How to contemplate climate change when you have two kids under age 4


Listen to Hoa Nguyen read “No Sleep” from her collection, “Red Juice: Poems 1998-2008.” When Nguyen wrote the poem, she had two young children (hence the title), and she was reading about how climate change affects certain species and weather patterns.

No Sleep

No sleep             no sleep escape
Milk raining down
turning lilies white

Mena presided over moon-blood
Her offerings: young puppies
that still sucked their mother

Formaldehyde in the sheets
to be wrinkle-free

April 2006             5X the average in tornadoes
and thriving poison ivy

The sky turns green

Old Roger has died and gone to his grave
gone to his grave             gone to his grave
Old Roger has died and gone to his grave
Hiegh ho           gone to his grave

“Several ice-sheets in Greenland
have doubled their rate of slide”

My boy blows a plastic whistle (parrot-shaped)
             stamped                Made in China

Hoa NguyenHoa Nguyen is the author of eight poetry books and chapbooks. “Red Juice” is Nguyen’s fourth full-length books of poetry.

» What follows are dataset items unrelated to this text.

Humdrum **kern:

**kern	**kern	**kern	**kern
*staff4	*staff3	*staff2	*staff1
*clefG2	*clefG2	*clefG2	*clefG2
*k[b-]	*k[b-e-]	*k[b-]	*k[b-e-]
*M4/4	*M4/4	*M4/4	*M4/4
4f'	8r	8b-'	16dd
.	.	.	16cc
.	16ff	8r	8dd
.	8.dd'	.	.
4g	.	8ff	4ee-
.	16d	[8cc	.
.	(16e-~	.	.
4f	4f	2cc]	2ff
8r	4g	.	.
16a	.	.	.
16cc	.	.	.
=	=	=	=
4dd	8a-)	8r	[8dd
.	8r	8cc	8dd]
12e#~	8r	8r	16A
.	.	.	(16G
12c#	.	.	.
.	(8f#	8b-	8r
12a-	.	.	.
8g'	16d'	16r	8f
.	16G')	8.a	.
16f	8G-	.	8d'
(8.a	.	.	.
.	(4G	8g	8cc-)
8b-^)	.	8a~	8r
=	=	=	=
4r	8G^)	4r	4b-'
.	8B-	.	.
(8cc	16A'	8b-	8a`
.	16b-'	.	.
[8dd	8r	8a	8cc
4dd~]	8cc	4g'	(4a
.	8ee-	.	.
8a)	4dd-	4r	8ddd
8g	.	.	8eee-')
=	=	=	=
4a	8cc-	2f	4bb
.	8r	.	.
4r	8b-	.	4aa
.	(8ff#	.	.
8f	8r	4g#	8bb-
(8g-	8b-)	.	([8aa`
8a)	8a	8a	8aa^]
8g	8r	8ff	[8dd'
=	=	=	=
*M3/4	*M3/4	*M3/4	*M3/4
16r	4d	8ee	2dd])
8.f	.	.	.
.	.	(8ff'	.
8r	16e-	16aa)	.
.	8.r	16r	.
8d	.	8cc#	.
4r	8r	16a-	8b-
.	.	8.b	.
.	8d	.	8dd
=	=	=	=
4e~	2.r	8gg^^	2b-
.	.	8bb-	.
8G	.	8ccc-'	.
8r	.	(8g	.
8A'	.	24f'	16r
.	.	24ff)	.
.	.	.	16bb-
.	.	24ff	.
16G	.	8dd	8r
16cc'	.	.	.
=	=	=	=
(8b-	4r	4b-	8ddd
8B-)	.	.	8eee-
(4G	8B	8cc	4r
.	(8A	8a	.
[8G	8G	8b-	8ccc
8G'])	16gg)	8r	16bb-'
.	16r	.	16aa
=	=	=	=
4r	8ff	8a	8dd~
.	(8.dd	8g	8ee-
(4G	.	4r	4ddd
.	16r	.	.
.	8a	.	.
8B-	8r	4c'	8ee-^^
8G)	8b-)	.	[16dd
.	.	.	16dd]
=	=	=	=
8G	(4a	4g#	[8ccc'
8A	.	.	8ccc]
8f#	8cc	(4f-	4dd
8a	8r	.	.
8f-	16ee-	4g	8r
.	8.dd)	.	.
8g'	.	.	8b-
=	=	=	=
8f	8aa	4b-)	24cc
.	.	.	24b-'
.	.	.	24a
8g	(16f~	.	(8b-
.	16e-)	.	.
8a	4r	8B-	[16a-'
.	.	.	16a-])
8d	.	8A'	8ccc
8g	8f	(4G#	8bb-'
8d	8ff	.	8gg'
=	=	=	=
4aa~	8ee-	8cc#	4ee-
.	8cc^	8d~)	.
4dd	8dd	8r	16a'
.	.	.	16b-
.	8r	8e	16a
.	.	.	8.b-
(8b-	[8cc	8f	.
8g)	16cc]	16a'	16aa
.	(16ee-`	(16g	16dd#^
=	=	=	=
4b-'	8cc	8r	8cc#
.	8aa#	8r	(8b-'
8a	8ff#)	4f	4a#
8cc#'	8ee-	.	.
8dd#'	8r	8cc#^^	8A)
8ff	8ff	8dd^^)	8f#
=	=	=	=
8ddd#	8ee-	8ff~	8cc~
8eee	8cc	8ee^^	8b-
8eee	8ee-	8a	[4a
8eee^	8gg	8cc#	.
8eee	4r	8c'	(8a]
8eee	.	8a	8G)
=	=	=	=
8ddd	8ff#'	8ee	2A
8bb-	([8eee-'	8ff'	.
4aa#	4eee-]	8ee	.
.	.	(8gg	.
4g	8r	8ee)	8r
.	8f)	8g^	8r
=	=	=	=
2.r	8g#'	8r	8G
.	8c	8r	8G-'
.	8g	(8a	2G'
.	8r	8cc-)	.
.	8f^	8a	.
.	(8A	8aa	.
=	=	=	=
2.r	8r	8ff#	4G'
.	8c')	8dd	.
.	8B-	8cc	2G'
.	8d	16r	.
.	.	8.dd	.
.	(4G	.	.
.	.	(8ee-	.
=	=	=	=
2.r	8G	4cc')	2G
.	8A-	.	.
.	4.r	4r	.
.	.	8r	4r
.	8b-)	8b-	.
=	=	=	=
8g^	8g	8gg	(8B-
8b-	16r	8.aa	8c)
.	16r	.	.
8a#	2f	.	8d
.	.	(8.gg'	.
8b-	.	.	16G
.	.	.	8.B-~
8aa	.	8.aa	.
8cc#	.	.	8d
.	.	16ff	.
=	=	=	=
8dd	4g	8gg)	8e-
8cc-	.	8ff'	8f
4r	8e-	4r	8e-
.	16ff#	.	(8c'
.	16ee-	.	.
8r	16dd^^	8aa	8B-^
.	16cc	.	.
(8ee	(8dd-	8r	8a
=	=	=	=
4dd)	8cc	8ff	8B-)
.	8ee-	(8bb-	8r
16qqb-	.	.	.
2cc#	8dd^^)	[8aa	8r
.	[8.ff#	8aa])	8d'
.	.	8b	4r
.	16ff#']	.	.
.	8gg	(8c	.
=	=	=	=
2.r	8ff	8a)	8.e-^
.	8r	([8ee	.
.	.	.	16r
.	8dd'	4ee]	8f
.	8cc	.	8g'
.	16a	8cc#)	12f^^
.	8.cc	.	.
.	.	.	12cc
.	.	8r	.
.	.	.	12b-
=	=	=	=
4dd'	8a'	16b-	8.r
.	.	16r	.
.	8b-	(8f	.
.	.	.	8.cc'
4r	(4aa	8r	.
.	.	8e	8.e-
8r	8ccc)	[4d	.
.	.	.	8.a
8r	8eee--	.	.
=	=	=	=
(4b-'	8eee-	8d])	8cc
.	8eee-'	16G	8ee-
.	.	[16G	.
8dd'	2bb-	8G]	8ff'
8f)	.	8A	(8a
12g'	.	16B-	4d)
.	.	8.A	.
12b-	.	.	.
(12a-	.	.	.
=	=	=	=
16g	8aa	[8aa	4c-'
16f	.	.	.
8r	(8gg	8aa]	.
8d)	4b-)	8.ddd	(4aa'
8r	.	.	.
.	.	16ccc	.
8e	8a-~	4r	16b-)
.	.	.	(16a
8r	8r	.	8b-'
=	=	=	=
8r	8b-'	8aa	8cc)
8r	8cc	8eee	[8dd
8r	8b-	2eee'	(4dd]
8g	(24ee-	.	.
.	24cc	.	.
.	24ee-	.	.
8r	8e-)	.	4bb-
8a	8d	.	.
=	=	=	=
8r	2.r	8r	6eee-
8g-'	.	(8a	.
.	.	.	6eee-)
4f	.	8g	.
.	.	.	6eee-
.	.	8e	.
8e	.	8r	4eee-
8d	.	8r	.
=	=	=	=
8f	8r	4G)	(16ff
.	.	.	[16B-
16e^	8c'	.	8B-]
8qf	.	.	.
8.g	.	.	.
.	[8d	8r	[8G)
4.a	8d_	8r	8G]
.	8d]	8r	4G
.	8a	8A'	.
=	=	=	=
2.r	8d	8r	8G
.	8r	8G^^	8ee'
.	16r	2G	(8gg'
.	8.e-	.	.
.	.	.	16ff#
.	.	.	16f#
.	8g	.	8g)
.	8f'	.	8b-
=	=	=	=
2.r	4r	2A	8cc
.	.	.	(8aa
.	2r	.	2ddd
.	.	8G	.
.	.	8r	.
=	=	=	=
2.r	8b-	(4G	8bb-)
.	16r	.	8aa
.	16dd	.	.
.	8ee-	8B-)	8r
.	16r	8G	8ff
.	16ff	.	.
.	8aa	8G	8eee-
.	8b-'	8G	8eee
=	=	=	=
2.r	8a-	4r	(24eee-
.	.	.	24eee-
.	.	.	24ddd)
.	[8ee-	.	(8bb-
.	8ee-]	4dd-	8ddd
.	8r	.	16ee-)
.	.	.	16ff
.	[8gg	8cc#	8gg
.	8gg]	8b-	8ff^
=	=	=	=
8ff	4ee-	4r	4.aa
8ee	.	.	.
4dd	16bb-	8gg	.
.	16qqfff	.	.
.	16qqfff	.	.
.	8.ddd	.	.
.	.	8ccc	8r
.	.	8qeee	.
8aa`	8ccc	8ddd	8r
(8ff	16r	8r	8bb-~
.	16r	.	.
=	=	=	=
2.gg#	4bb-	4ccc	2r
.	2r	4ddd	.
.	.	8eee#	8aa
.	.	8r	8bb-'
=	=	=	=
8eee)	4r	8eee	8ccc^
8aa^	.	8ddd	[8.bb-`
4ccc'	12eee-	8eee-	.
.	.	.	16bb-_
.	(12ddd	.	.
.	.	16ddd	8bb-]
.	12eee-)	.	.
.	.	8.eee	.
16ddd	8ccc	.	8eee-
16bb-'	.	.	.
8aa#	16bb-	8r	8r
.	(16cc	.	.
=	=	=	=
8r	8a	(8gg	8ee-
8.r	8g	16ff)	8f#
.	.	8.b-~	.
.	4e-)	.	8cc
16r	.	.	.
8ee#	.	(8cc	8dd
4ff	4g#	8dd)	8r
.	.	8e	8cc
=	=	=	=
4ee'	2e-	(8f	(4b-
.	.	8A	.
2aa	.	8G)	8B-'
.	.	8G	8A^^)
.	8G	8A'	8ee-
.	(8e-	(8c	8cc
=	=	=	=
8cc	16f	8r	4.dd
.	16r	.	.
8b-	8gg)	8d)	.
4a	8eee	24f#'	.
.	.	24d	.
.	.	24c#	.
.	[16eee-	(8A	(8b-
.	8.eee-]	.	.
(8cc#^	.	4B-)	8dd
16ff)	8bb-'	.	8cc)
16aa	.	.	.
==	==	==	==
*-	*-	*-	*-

Her other works are “As Long As Trees Last,” “Hecate Lochia” and “Your Ancient See Through.” Her poetry has also been collected in nine anthologies, including “The Volta Book of Poets,” “Days I Moved Through Ordinary Sound: The Teachers of WritersCorps in Poetry and Prose,” “The Best of Fence” and “Not for Mothers Only.” Nguyen studied poetics at New College of California in San Francisco. She currently lives in Toronto, Ontario, where she teaches at Ryerson University and in private workshops.